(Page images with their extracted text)

=-=-=

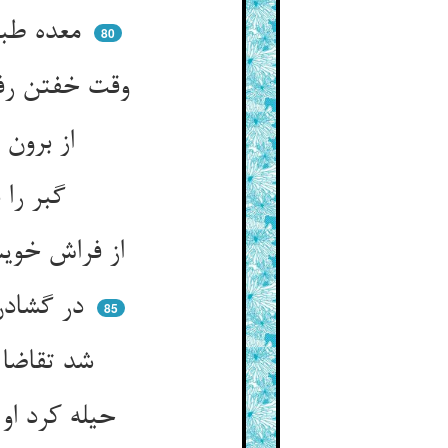
معده طبلی‌خوار هم‌چون طبل کرد ** قسم هژده آدمی تنها بخورد
80
وقت خفتن رفت و در حجره نشست ** پس کنیزک از غضب در را ببست
از برون زنجیر در را در فکند ** که ازو بد خشمگین و دردمند
گبر را در نیم‌شب یا صبحدم ** چون تقاضا آمد و درد شکم
از فراش خویش سوی در شتافت ** دست بر در چون نهاد او بسته یافت
در گشادن حیله کرد آن حیله‌ساز ** نوع نوع و خود نشد آن بند باز
85
شد تقاضا بر تقاضا خانه تنگ ** ماند او حیران و بی‌درمان و دنگ
حیله کرد او و به خواب اندر خزید ** خویشتن در خواب در ویرانه دید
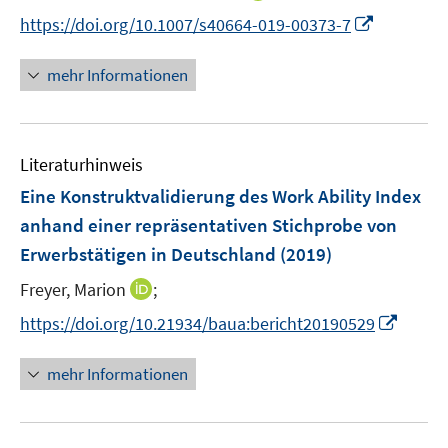
r
n
I
f
https://doi.org/10.1007/s40664-019-00373-7
ö
n
n
f
f
e
n
n
mehr Informationen
f
u
e
e
n
e
u
n
e
m
e
n
F
Literaturhinweis
m
e
F
Eine Konstruktvalidierung des Work Ability Index
n
e
anhand einer repräsentativen Stichprobe von
s
n
Erwerbstätigen in Deutschland
t
(2019)
s
e
t
I
Freyer, Marion
;
r
e
n
I
https://doi.org/10.21934/baua:bericht20190529
ö
r
n
n
f
ö
e
n
f
mehr Informationen
f
u
e
n
f
e
u
e
n
m
e
n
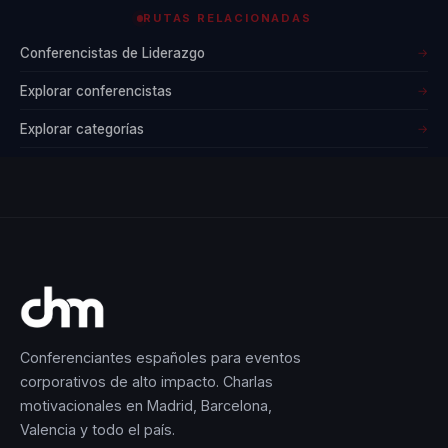
no solo comparte
RUTAS RELACIONADAS
su vasto
Conferencistas de Liderazgo
→
conocimiento sobre
el deporte, sino que
Explorar conferencistas
→
también ofrece
Explorar categorías
→
lecciones de vida
que son aplicables a
cualquier ámbito
profesional. Su
legado como
entrenador y orador
continúa inspirando
a generaciones de
Conferenciantes españoles para eventos
líderes y deportistas
corporativos de alto impacto. Charlas
en todo el mundo.
motivacionales en Madrid, Barcelona,
Valencia y todo el país.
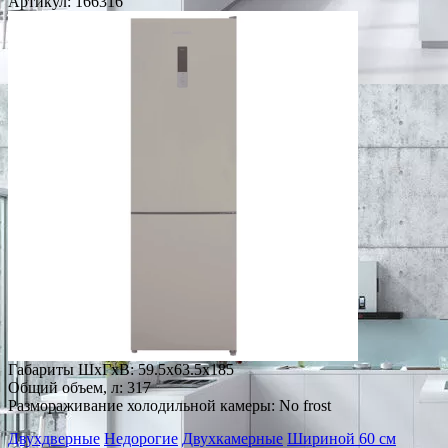
Артикул:
166316
Габариты ШxГxВ: 59.5x63.5x185
Общий объем, л: 317
Размораживание холодильной камеры: No frost
Двухдверные
Недорогие
Двухкамерные
Шириной 60 см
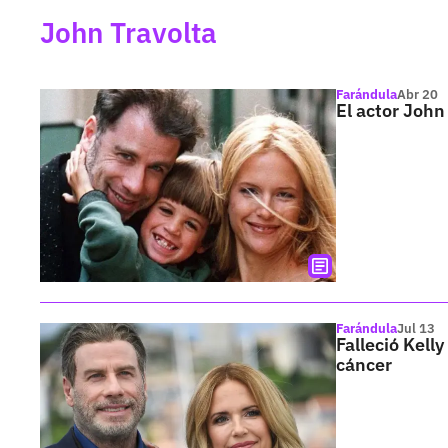
John Travolta
Farándula
Abr 20
El actor John
Farándula
Jul 13
Falleció Kell
cáncer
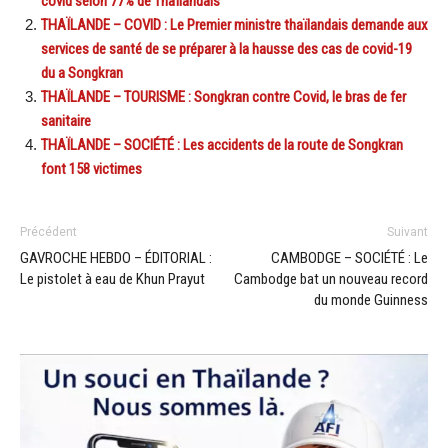
covid selon 77% de Thaïlandais
THAÏLANDE – COVID : Le Premier ministre thaïlandais demande aux
services de santé de se préparer à la hausse des cas de covid-19
du a Songkran
THAÏLANDE – TOURISME : Songkran contre Covid, le bras de fer
sanitaire
THAÏLANDE – SOCIÉTÉ : Les accidents de la route de Songkran
font 158 victimes
Précédent
Suivant
GAVROCHE HEBDO – ÉDITORIAL :
CAMBODGE – SOCIÉTÉ : Le
Le pistolet à eau de Khun Prayut
Cambodge bat un nouveau record
du monde Guinness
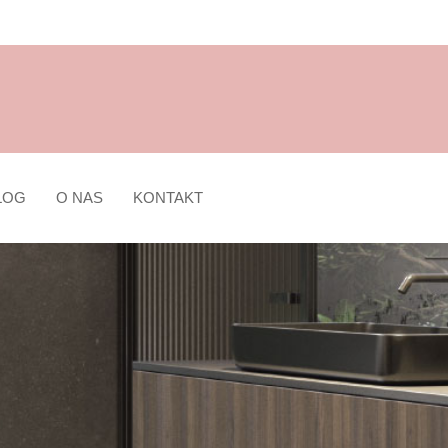
LOG
O NAS
KONTAKT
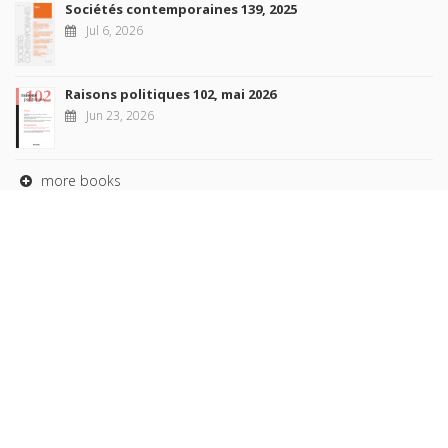
Sociétés contemporaines 139, 2025
Jul 6, 2026
Raisons politiques 102, mai 2026
Jun 23, 2026
more books
Browse our
AUTHORS
COLLECTIONS
DOMAINS
JOURNALS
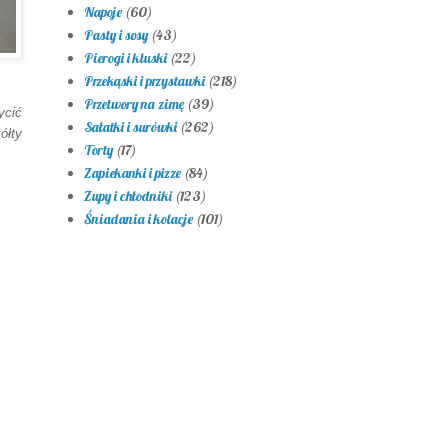
Napoje
(60)
Pasty i sosy
(43)
Pierogi i kluski
(22)
Przekąski i przystawki
(218)
Przetwory na zimę
(39)
ycić
Sałatki i surówki
(262)
ółty
Torty
(17)
Zapiekanki i pizze
(84)
Zupy i chłodniki
(123)
Śniadania i kolacje
(101)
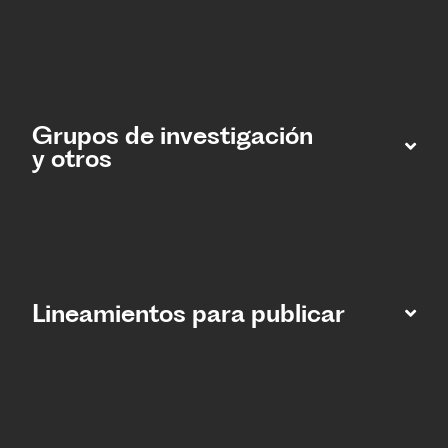
Grupos de investigación
y otros
Lineamientos para publicar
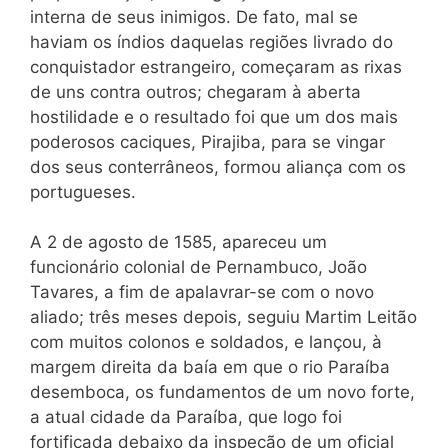
interna de seus inimigos. De fato, mal se
haviam os índios daquelas regiões livrado do
conquistador estrangeiro, começaram as rixas
de uns contra outros; chegaram à aberta
hostilidade e o resultado foi que um dos mais
poderosos caciques, Pirajiba, para se vingar
dos seus conterrâneos, formou aliança com os
portugueses.
A 2 de agosto de 1585, apareceu um
funcionário colonial de Pernambuco, João
Tavares, a fim de apalavrar-se com o novo
aliado; três meses depois, seguiu Martim Leitão
com muitos colonos e soldados, e lançou, à
margem direita da baía em que o rio Paraíba
desemboca, os fundamentos de um novo forte,
a atual cidade da Paraíba, que logo foi
fortificada debaixo da inspeção de um oficial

=-=-=

Reproduce every line of extracted text from all the items above exactly, omitting the pictures.

WRITTEN ANSWER:
معده طبلی‌خوار هم‌چون طبل کرد ** قسم هژده آدمی تنها بخورد
80
وقت خفتن رفت و در حجره نشست ** پس کنیزک از غضب در را ببست
از برون زنجیر در را در فکند ** که ازو بد خشمگین و دردمند
گبر را در نیم‌شب یا صبحدم ** چون تقاضا آمد و درد شکم
از فراش خویش سوی در شتافت ** دست بر در چون نهاد او بسته یافت
در گشادن حیله کرد آن حیله‌ساز ** نوع نوع و خود نشد آن بند باز
85
شد تقاضا بر تقاضا خانه تنگ ** ماند او حیران و بی‌درمان و دنگ
حیله کرد او و به خواب اندر خزید ** خویشتن در خواب در ویرانه دید
r
n
I
f
https://doi.org/10.1007/s40664-019-00373-7
ö
n
n
f
f
e
n
n
mehr Informationen
f
u
e
e
n
e
u
n
e
m
e
n
F
Literaturhinweis
m
e
F
Eine Konstruktvalidierung des Work Ability Index
n
e
anhand einer repräsentativen Stichprobe von
s
n
Erwerbstätigen in Deutschland
t
(2019)
s
e
t
I
Freyer, Marion
;
r
e
n
I
https://doi.org/10.21934/baua:bericht20190529
ö
r
n
n
f
ö
e
n
f
mehr Informationen
f
u
e
n
f
e
u
e
n
m
e
n
no solo comparte
RUTAS RELACIONADAS
su vasto
Conferencistas de Liderazgo
→
conocimiento sobre
el deporte, sino que
Explorar conferencistas
→
también ofrece
Explorar categorías
→
lecciones de vida
que son aplicables a
cualquier ámbito
profesional. Su
legado como
entrenador y orador
continúa inspirando
a generaciones de
Conferenciantes españoles para eventos
líderes y deportistas
corporativos de alto impacto. Charlas
en todo el mundo.
motivacionales en Madrid, Barcelona,
Valencia y todo el país.
Артикул:
166316
Габариты ШxГxВ: 59.5x63.5x185
Общий объем, л: 317
Размораживание холодильной камеры: No frost
Двухдверные
Недорогие
Двухкамерные
Шириной 60 см
John Travolta
Farándula
Abr 20
El actor John
Farándula
Jul 13
Falleció Kell
cáncer
covid selon 77% de Thaïlandais
THAÏLANDE – COVID : Le Premier ministre thaïlandais demande aux
services de santé de se préparer à la hausse des cas de covid-19
du a Songkran
THAÏLANDE – TOURISME : Songkran contre Covid, le bras de fer
sanitaire
THAÏLANDE – SOCIÉTÉ : Les accidents de la route de Songkran
font 158 victimes
Précédent
Suivant
GAVROCHE HEBDO – ÉDITORIAL :
CAMBODGE – SOCIÉTÉ : Le
Le pistolet à eau de Khun Prayut
Cambodge bat un nouveau record
du monde Guinness
LOG
O NAS
KONTAKT
Sociétés contemporaines 139, 2025
Jul 6, 2026
Raisons politiques 102, mai 2026
Jun 23, 2026
more books
Browse our
AUTHORS
COLLECTIONS
DOMAINS
JOURNALS
Napoje
(60)
Pasty i sosy
(43)
Pierogi i kluski
(22)
Przekąski i przystawki
(218)
Przetwory na zimę
(39)
ycić
Sałatki i surówki
(262)
ółty
Torty
(17)
Zapiekanki i pizze
(84)
Zupy i chłodniki
(123)
Śniadania i kolacje
(101)
Grupos de investigación
y otros
Lineamientos para publicar
interna de seus inimigos. De fato, mal se
haviam os índios daquelas regiões livrado do
conquistador estrangeiro, começaram as rixas
de uns contra outros; chegaram à aberta
hostilidade e o resultado foi que um dos mais
poderosos caciques, Pirajiba, para se vingar
dos seus conterrâneos, formou aliança com os
portugueses.
A 2 de agosto de 1585, apareceu um
funcionário colonial de Pernambuco, João
Tavares, a fim de apalavrar-se com o novo
aliado; três meses depois, seguiu Martim Leitão
com muitos colonos e soldados, e lançou, à
margem direita da baía em que o rio Paraíba
desemboca, os fundamentos de um novo forte,
a atual cidade da Paraíba, que logo foi
fortificada debaixo da inspeção de um oficial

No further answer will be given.